Prognostic and Predictive Biomarkers in Metastatic Colorectal Cancer Patients Receiving Regorafenib.

Regorafenib is a tyrosine kinase inhibitor approved by the Food and Drug Administration (FDA) for the treatment of chemotherapy-refractory metastatic colorectal cancer (mCRC) patients. Regorafenib inhibits signaling through multiple receptors associated with angiogenesis, metastasis, and tumor immunity. Here we report biomarker results from LCCC1029, a randomized, placebo controlled, phase II trial of chemotherapy ± regorafenib in second-line mCRC patients. A panel of 20 soluble protein biomarkers (termed the Angiome) was assessed in the plasma of 149 patients from the LCCC1029 trial both at baseline and along the treatment continuum.
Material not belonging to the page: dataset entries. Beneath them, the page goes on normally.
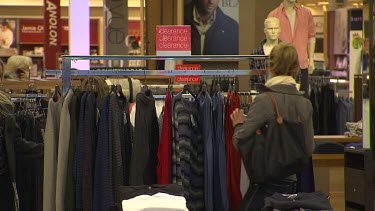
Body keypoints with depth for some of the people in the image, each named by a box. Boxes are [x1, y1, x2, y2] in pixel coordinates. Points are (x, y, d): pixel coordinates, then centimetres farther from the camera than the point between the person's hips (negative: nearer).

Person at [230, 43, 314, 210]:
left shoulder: (264, 101, -14)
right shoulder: (305, 104, 4)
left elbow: (240, 141, -13)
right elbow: (309, 149, 10)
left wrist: (239, 124, 7)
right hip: (291, 181, 6)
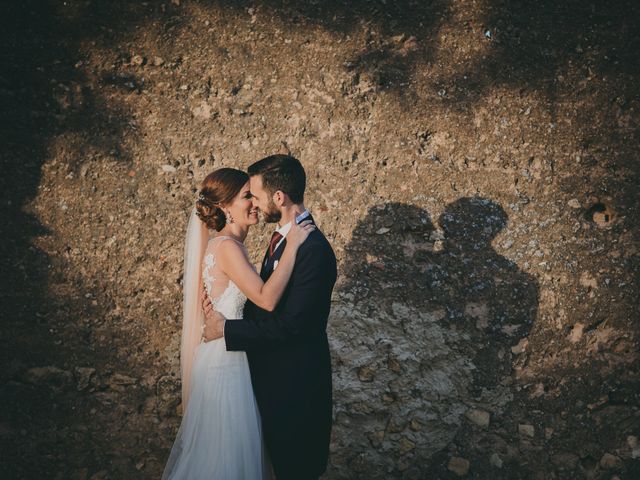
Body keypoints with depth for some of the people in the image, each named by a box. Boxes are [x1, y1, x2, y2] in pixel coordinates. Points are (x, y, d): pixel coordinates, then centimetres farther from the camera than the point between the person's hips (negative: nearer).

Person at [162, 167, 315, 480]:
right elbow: (266, 299, -32)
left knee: (239, 440, 25)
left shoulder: (228, 243, 5)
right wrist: (292, 246, -28)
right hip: (225, 360, -9)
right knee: (226, 445, 10)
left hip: (232, 354, 9)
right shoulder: (227, 247, -23)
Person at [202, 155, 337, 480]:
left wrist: (226, 328, -19)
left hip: (295, 380, -9)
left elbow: (290, 326, -27)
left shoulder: (314, 251, -27)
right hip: (274, 371, 9)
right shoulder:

Baseline protein levels were analyzed for prognostic and predictive value for progression-free survival (PFS) and overall survival (OS). Changes in protein levels during treatment were analyzed for potential pharmacodynamic effects. Six markers (HGF, IL-6, PlGF, VEGF-R1, OPN, and IL-6R) were found to be prognostic for PFS. Nine markers (IL-6, TIMP-1, PlGF, VCAM-1, ICAM-1, OPN, TSP-2, HGF, and VEGF-R1) were prognostic for OS. Higher baseline levels of OPN (Pintx=0.0167), VCAM-1 (Pintx=0.0216), and PDGF-AA (Pintx=0.0435) appeared to predict for PFS benefit from regorafenib compared to placebo. VCAM-1 was also potentially predictive of OS benefit from regorafenib compared to placebo (Pintx=0.0124). On-treatment changes of six markers reflected potential on-target effect of regorafenib. Consistent results were observed in an Italian cohort where 105 late-stage mCRC patients received regorafenib monotherapy. The key findings of this study suggest that VCAM-1 may be a predictive biomarker for regorafenib benefit while multiple protein markers may be prognostic of outcome in mCRC patients.